> [Textauszug]
· · · ·

Russisch-orthodoxe Kirche

Eigentlich hätte die Russische Kirche in Bad Kissingen ein kaiserlicher Prunkbau werden sollen. Als Kaiser Alexander II. 1857 in Bad Kissingen zur Kur erwartet wurde, wollte man ihm ein Grundstück für den Bau einer orthodoxen Kirche schenken. Doch kam die Kur nicht zustande, und die Russische Gesandtschaft in München zog die Schenkungsurkunde mit höflichen Dankbezeugungen zurück. In Sankt Petersburg war man offensichtlich nicht bereit, im fernen Bayern einen Kirchenbau aus der russischen Staatskasse oder aus der Privatschatulle der Kaiserfamilie zu finanzieren. 1864 und 1868 weilte zwar Kaiser Alexander 11. tatsächlich zur Kur in Kissingen, aber vom Bau einer russischen Kirche sprach niemand mehr. Stattdessen wurde in den Privatgemächern des russischen Kaiserpaars im Hotel eine provisorische Hauskapelle eingerichtet.

Angesichts der wachsenden Zahl russischer Kurgäste sah sich die Kurverwaltung Bad Kissingen veranlasst, alljährlich in den Sommermonaten im Casino einen Raum für die Abhaltung orthodoxer Gottesdienste bereitzustellen. Erneut erhob sich daher seit den siebziger Jahren des 19.Jahrhunderts die Frage eines Kirchenbaus. 1897 kam der Vorsteher der russischen Botschaftskirche in Berlin nach Kissingen, um hier für russische Kurgäste Gottesdienste zu halten. Er nahm den Bau einer russischen Kirche in Kissingen fortan in seine Hand. Der Petersburger Hofarchitekt Victor von Schroeter, der ebenfalls zu den jährlichen Kurgästen Kissingens zählte, erklärte sich bereit, unentgeltlich den Entwurf der Kirche auszuarbeiten. Vom Metropoliten von St. Petersburg Palladij, dessen Jurisdiktion die russischen Kirchen im Ausland unterstanden, erwirkte Erzpriester Maltzew die Genehmigung, Spendensammlungen in Russland und im Ausland durchzuführen. Für den Vorsitz im Baukomitee konnte der kaiserlich-russische Gesandte am bayerischen Hof Alexander Iswolskij gewonnen werden. Am 7. August 1897 wurde der Kaufvertrag über das Grundstück über 18.000 Mark abgeschlossen, auf dem die Kirche heute steht. Es wurde bis 1899 durch den Kauf des hinter der Kirche liegenden Geländes zum Preis von 2.400 Mark vergrößert, damit die freie Lage der Kirche auch in Zukunft nicht verbaut werden konnte. Von Schroeters Entwurf wurde am 9.Februar 1898 vom Metropoliten Palladij von St. Petersburg gutgeheißen und bestätigt. Am 12.Juni des gleichen Jahres erteilte der Metropolit die kirchliche Baugenehmigung in Form einer Segnungs-Urkunde.

· · · ·

> [Bereitgestelltes Material]
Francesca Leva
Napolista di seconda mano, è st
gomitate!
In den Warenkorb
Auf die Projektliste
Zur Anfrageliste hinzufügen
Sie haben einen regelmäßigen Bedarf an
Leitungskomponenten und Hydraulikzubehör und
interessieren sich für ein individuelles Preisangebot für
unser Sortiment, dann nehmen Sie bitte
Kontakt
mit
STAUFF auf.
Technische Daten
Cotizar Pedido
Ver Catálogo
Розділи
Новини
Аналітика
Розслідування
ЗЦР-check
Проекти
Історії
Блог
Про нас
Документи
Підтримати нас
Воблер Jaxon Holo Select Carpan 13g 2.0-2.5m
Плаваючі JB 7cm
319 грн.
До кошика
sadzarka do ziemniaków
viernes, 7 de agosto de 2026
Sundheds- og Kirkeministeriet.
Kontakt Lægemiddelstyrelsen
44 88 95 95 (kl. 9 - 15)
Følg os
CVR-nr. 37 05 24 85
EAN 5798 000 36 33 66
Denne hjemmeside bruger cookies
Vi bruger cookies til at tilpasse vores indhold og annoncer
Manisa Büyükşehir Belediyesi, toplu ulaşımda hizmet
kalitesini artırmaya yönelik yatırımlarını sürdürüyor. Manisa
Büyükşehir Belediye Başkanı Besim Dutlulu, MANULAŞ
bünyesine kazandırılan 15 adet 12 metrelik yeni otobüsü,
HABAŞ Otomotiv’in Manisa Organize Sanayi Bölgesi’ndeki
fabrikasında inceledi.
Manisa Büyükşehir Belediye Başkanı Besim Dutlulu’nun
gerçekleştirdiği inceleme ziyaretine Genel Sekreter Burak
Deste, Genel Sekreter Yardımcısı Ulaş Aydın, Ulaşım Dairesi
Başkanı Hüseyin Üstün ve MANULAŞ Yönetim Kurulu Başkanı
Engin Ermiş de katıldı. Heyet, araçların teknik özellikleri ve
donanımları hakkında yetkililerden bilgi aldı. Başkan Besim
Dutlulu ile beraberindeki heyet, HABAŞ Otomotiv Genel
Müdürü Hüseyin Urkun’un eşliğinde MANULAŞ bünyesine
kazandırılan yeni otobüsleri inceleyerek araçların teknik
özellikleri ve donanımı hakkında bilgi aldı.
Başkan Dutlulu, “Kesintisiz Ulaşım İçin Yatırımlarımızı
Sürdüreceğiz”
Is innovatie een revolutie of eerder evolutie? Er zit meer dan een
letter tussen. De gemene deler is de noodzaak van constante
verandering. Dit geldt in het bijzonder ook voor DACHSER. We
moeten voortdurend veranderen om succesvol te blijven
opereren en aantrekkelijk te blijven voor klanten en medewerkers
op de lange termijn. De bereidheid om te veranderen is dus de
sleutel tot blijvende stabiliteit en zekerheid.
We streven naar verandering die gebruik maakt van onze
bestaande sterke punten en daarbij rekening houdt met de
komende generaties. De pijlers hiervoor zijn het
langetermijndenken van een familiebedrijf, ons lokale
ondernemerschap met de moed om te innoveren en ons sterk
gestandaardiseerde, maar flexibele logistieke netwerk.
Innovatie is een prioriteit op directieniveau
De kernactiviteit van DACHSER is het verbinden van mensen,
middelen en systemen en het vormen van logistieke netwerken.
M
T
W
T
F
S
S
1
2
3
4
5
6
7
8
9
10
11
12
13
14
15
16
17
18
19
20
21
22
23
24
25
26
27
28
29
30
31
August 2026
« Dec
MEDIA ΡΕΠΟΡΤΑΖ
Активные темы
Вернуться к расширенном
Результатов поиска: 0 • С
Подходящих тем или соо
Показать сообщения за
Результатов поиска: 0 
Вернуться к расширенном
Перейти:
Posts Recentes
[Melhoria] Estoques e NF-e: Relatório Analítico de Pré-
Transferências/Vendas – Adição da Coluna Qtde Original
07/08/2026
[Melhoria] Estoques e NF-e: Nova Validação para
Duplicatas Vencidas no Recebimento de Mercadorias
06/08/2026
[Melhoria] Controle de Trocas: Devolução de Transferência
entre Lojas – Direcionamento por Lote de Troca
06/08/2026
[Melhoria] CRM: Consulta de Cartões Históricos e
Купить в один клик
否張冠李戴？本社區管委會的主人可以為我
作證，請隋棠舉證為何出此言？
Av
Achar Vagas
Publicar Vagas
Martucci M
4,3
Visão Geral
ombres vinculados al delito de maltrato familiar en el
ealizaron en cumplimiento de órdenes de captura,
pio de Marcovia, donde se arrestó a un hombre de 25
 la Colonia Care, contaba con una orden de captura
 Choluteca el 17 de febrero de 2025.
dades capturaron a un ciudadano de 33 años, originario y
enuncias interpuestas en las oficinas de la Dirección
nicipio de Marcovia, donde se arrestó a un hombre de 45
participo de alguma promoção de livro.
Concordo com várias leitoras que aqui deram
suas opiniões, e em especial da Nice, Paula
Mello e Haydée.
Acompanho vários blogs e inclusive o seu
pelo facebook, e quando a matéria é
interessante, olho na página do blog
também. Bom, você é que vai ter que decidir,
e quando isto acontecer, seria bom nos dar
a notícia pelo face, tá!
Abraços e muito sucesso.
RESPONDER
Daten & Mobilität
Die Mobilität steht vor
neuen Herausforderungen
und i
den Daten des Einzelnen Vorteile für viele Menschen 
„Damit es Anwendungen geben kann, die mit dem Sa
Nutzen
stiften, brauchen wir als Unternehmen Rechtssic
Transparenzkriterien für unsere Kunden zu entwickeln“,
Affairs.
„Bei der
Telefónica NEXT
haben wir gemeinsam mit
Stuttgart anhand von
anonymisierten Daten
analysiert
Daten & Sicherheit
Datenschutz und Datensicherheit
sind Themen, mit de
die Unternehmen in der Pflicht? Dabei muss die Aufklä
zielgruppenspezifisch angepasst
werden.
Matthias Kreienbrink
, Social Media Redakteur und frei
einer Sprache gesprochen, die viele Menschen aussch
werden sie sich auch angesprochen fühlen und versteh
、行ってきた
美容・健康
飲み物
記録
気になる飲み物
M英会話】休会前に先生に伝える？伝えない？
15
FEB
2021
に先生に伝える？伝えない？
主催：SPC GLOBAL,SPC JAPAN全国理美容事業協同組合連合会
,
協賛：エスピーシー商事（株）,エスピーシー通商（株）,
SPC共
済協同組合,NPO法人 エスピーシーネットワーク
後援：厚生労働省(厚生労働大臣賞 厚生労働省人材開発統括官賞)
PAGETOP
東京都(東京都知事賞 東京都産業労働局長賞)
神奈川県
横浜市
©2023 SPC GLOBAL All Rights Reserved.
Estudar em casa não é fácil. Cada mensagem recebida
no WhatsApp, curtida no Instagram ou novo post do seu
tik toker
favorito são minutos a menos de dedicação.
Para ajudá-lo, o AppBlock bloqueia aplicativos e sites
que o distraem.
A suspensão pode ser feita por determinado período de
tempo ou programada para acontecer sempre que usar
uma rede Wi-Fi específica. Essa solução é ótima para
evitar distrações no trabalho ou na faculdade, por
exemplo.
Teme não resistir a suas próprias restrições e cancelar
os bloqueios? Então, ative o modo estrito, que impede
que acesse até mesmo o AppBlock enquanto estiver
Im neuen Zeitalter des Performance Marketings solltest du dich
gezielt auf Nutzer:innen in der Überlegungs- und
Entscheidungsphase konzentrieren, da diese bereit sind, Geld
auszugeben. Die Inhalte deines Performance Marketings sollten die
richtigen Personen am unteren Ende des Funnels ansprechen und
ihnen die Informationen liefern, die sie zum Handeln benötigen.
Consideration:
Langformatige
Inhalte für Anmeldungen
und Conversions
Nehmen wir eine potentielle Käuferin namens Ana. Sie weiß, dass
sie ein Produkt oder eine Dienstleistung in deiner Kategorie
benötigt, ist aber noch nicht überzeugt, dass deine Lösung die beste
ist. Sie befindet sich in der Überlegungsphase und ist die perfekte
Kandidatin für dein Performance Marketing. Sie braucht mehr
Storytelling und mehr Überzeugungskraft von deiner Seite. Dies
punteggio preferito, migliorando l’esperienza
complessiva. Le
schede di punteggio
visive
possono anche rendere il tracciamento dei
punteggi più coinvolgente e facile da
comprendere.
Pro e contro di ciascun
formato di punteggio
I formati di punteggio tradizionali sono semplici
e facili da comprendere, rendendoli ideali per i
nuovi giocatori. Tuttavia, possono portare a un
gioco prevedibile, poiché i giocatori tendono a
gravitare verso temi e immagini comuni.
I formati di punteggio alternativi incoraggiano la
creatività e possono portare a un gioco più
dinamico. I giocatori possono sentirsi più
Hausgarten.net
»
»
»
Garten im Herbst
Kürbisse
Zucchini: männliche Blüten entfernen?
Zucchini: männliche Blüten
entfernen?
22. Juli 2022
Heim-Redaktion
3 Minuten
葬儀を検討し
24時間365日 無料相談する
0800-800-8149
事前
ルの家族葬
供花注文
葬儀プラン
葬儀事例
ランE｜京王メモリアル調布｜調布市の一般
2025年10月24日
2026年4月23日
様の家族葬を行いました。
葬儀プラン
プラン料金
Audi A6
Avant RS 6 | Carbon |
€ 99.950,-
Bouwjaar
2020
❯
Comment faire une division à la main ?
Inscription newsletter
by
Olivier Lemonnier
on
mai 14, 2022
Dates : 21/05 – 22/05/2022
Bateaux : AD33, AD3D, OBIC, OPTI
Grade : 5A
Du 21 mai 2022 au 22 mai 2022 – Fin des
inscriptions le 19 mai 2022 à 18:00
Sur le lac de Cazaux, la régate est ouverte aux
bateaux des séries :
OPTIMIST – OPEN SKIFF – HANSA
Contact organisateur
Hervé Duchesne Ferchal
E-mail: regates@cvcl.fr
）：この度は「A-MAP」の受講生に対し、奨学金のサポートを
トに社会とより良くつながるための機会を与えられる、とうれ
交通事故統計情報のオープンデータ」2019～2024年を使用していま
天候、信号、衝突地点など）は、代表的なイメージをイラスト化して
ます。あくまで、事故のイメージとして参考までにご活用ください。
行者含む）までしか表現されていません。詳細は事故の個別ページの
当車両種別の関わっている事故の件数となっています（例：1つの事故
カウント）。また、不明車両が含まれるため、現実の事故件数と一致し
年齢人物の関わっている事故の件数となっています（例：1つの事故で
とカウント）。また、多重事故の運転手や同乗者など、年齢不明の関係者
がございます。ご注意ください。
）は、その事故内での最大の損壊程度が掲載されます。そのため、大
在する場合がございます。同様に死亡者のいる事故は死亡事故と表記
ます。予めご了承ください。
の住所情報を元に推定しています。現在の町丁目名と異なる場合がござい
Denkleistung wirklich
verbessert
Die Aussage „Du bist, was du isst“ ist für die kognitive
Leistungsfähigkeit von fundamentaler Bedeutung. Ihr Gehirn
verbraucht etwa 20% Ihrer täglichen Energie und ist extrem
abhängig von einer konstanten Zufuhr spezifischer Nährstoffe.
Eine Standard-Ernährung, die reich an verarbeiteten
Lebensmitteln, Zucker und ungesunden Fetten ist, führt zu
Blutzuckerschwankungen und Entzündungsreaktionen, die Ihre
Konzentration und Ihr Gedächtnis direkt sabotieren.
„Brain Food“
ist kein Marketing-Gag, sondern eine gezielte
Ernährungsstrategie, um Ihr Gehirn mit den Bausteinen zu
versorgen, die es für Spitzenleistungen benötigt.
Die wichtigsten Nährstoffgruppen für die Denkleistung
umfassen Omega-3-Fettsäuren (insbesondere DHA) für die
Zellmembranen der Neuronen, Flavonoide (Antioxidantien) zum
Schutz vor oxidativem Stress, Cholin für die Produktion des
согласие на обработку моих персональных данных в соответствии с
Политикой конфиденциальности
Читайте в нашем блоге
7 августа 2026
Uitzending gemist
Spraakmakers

· · · ·

> [Aufgabenstellung] Welchen Preis nennt der Textauszug über die russisch-orthodoxe Kirche in Bad Kissingen für das Grundstück, auf dem die Kirche heute steht und dessen Kaufvertrag am 7. August 1897 abgeschlossen wurde?

> [Lösung] 18.000 Mark